ANOTHER day, another youth crime story.

Home Secretary Jacqui Smith chose to trumpet increased government investment to tackle violence in Birmingham, England's second city.

It's one of several pilot areas which have been chosen for the Tackling Gangs Action Programme, whose aim is to combat knife crime and gun and gang violence.

But Birmingham is also a city where poverty is a day-to-day reality for young and old.

Only last year, after a decade of a Labour government, its Ladywood ward appeared in Save the Children's top 10 child poverty hotspots. Almost half the children there lived in poverty.

What's more, it was the same story in areas of Manchester, Liverpool and London - funnily enough, in many of the very same areas where groups of young people are getting drawn into self-damaging, violent behaviour.

The meagre £5m package that Ms Smith highlighted on Thursday will see a £2m boost for police stop-and-search operations.
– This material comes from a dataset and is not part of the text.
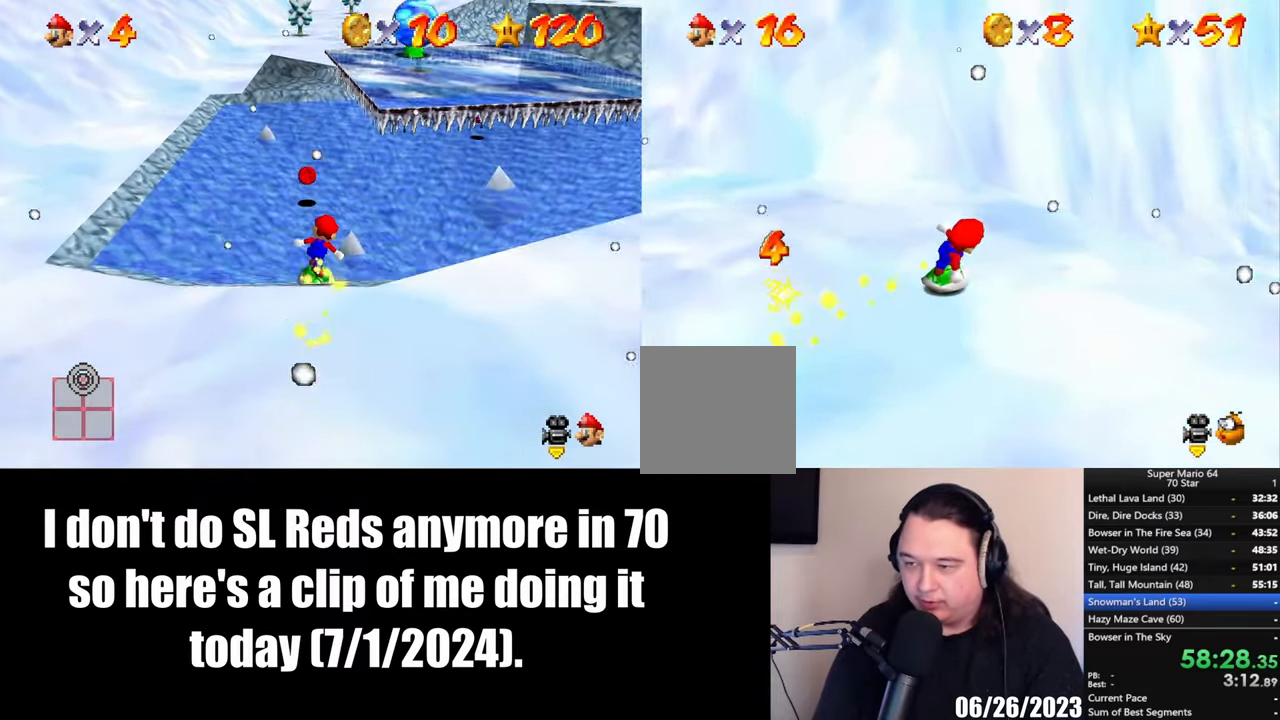
{"buttons": [], "left_stick": "up-right", "events": []}
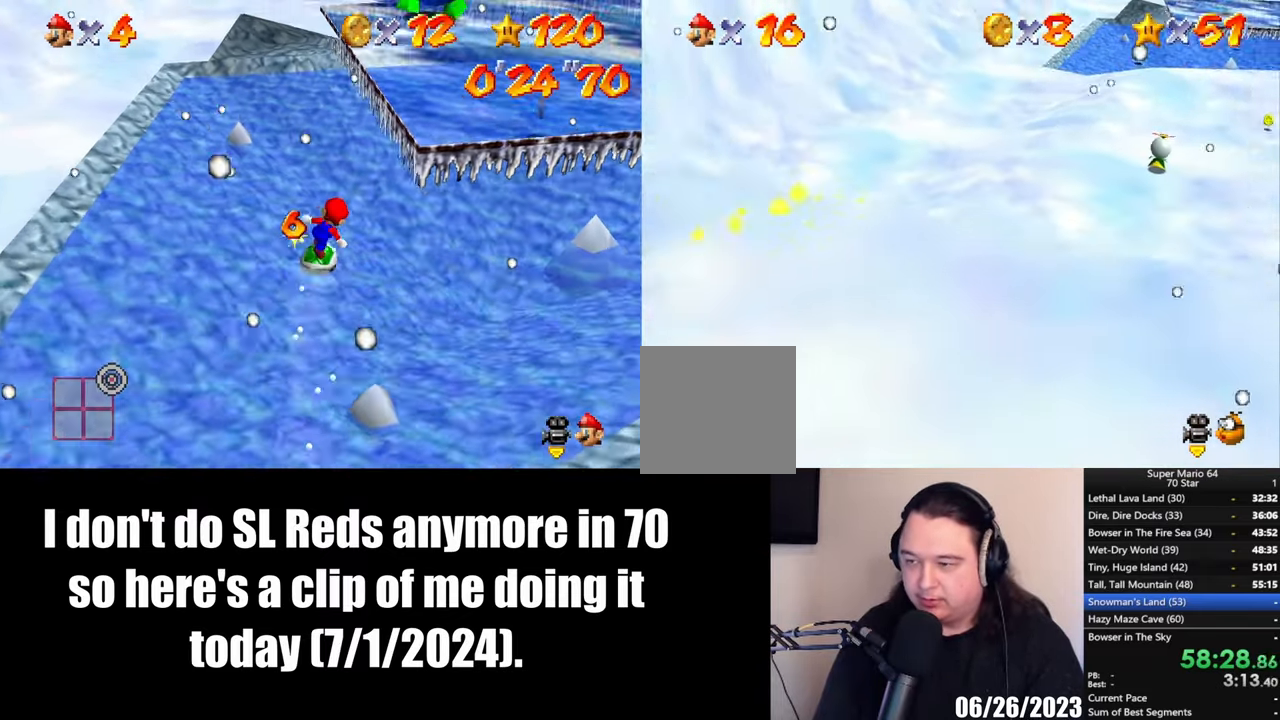
{"buttons": [], "left_stick": "up-left", "events": [[100, "left_stick", "center"], [367, "left_stick", "right"], [467, "left_stick", "up-left"]]}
It will also see £1m going towards a questionable advertising campaign aimed at getting mothers to talk to their children about the dangers of knives.

At the same time, Children and Young People's Minister Beverley Hughes was busy issuing guidelines to schools that call on Britain's overstretched educational professionals to act as gatekeepers, monitoring suspicious behaviour and even social websites and watching out for the "use of extremist language or materials."

But, while schools and mothers may have day-to-day contact with young people, they certainly do not have control over the material conditions which breed alienation in the first place.

The trouble is, as a King's College report on youth crime policy highlighted earlier this week, closing the stable door on crime after the horse has bolted is far easier than heading it off in the first place.

It is quite understandable that education unions have expressed concern at the proposal that their hard-pressed members are to be used to monitor the fallout from underinvestment in local economies and social policy.

They are suspicious that they will be asked to serve as social workers, simply handed extra responsibility without the necessary resources and back-up.

On the fiscal evidence of Thursday's pronouncements, it seems that such fears could prove correct.

As the Home Secretary was announcing more money to tackle the fallout of youth alienation, she touched upon some of the sterling work that has been done in the area of prevention.

Unfortunately, only £1m of her headline £5m is to be granted towards the kind of intensive care that this requires, such as after-school activities and close mentoring with families and children.

In short, projects that reforge the links between young people and society in a positive way and that see the state take an active role in the welfare of its citizens.

All this does not come cheap.

While we do not yet know the contents of the government's impending Youth Crime Action Plan, the omens are not good.

This Labour government has found billions to finance war and stood idly by as big business has plundered billions more.

Now, how about that kind of cash to heal our own back yard?